Follow up: What if you are given k 1d vectors? How well can your code be extended to such cases?
Clarification for the follow up question - Update (2015-09-18): The “Zigzag” order is not clearly defined and is ambiguous for k > 2 cases. If “Zigzag” does not look right to you, replace “Zigzag” with “Cyclic”. For example, given the following input:
[1,2,3]
[4,5,6,7]
[8,9]
It should return [1,4,8,2,5,9,3,6,7].
https://leetcode.com/problems/zigzag-iterator/
33.4.1 Algo 1: Matrix
关键是什么时候hasNext返回false.
class ZigzagIterator {
int i=0, j=0, ROW=2;
vector<vector<int>> v;
public:
ZigzagIterator(vector<int>& v1_, vector<int>& v2_){
v.push_back(v1_);
v.push_back(v2_);
}
int next() { return v[i++][j]; }
bool hasNext() {
if(i==ROW) i=0, j++;
int count=0;
while(i<ROW){
if(j>=v[i].size()){
i++, count++;
if(count==ROW) return 0;
if(i==ROW) i=0, j++, count=0;// else return 1;
}else return 1;
}
return 0;
}
};
上面这个方法可以轻易推广到many vectors.
33.4.2 Algo 2: Queue
https://discuss.leetcode.com/topic/24548/c-with-queue-compatible-with-k-vectors
这个类似BFS.
33.5 251. Flatten 2D Vector
Implement an iterator to flatten a 2d vector.
For example, Given 2d vector =
[
[1,2],
[3],
[4,5,6]
]
By calling next repeatedly until hasNext returns false, the order of elements returned by next should be: [1,2,3,4,5,6].
https://leetcode.com/problems/flatten-2d-vector/
- CPP
class Vector2D {
vector<vector<int>>::iterator i, iEnd;
int j = 0;
public:
Vector2D(vector<vector<int>>& vec2d) {
i = vec2d.begin();
iEnd = vec2d.end();
}
int next() {
hasNext();
return (*i)[j++];
}
bool hasNext() {
while (i != iEnd && j == (*i).size())
i++, j = 0;
return i != iEnd;
}
};
- Java
public class Vector2D {
int indexList, indexEle;
List<List<Integer>> vec;
public Vector2D(List<List<Integer>> vec2d) {
indexList = 0;
indexEle = 0;
vec = vec2d;
}
public int next() {
return vec.get(indexList).get(indexEle++);
}
public boolean hasNext() {
while(indexList < vec.size()){
if(indexEle < vec.get(indexList).size())
return true;
else{
indexList++;
indexEle = 0;
}
}
return false;
}
}
public class Vector2D {
private Iterator<List<Integer>> i;
private Iterator<Integer> j;
public Vector2D(List<List<Integer>> vec2d) {
i = vec2d.iterator();
}
public int next() {
hasNext();
return j.next();
}
public boolean hasNext() {
while ((j == null || !j.hasNext()) && i.hasNext())
j = i.next().iterator();
return j != null && j.hasNext();
}
}
- Python
33.6 604. Design Compressed String Iterator
Design and implement a data structure for a compressed string iterator.

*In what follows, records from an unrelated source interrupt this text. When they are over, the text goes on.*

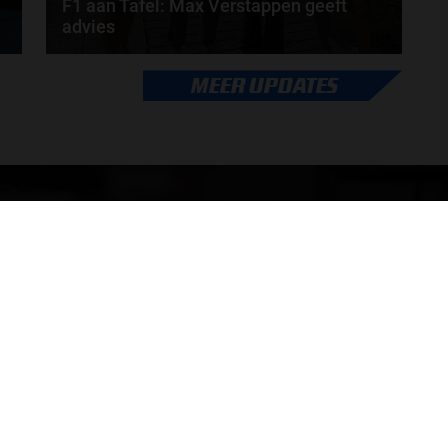
F1 aan Tafel: Max Verstappen geeft
advies
Max Verstappen adviseert Red Bull. Gaat George
MEER UPDATES
Russell weg bij Mercedes? En moet de budgetcap...
door
de redactie van Grand Prix Radio
ONLINE RADIO LUISTEREN
Luisteren naar Grand Prix Radio
Ov
Luisteren naar Grand Prix Classics
Fo
Luisteren naar Grand Prix Dance
Ac
Hoe te beluisteren?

It should support the following operations: next and hasNext.
The given compressed string will be in the form of each letter followed by a positive integer representing the number of this letter existing in the original uncompressed string.

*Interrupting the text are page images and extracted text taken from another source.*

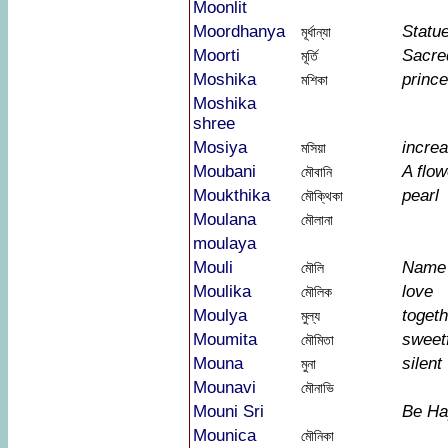
Moonlit
Moordhanya
Statu
মূর্ধান্যা
Moorti
Sacre
মূর্তি
Moshika
princ
মশিকা
Moshika
shree
Mosiya
increa
মসিয়া
Moubani
A flow
মৌবানি
Moukthika
pearl
মৌক্থিকা
Moulana
মৌলানা
moulaya
Mouli
Name 
মৌলি
Moulika
love
মৌলিক
Moulya
togeth
মুল্য
Moumita
sweet
মৌমিতা
Mouna
silent
মুনা
Mounavi
মৌনাভি
Mouni Sri
Be Ha
Mounica
মৌনিকা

next() - if the original string still has uncompressed characters, return the next letter; Otherwise return a white space.
hasNext() - Judge whether there is any letter needs to be uncompressed.
Note: Please remember to RESET your class variables declared in StringIterator, as static/class variables are persisted across multiple test cases. Please see here for more details.
Example:
StringIterator iterator = new StringIterator("L1e2t1C1o1d1e1");
iterator.next(); // return 'L'
iterator.next(); // return 'e'
iterator.next(); // return 'e'
iterator.next(); // return 't'
iterator.next(); // return 'C'
iterator.next(); // return 'o'
iterator.next(); // return 'd'
iterator.hasNext(); // return true
iterator.next(); // return 'e'
iterator.hasNext(); // return false
iterator.next(); // return ' '
https://leetcode.com/problems/design-compressed-string-iterator
class StringIterator {
string s;
vector<int> f;//freq
int k=0;
public:
StringIterator(string compressedString) {
int i=-1;
for(char c: compressedString)
if(isdigit(c)){
i=i*10+c-'0';
}else{
if(i!=-1) f.push_back(i);
i=0, s+=c;
}
f.push_back(i);
}
char next() {
if(k==s.size()) return ' ';
char c=s[k];
if(--f[k]==0) k++;
return c;
}
bool hasNext() { return k<s.size();}
};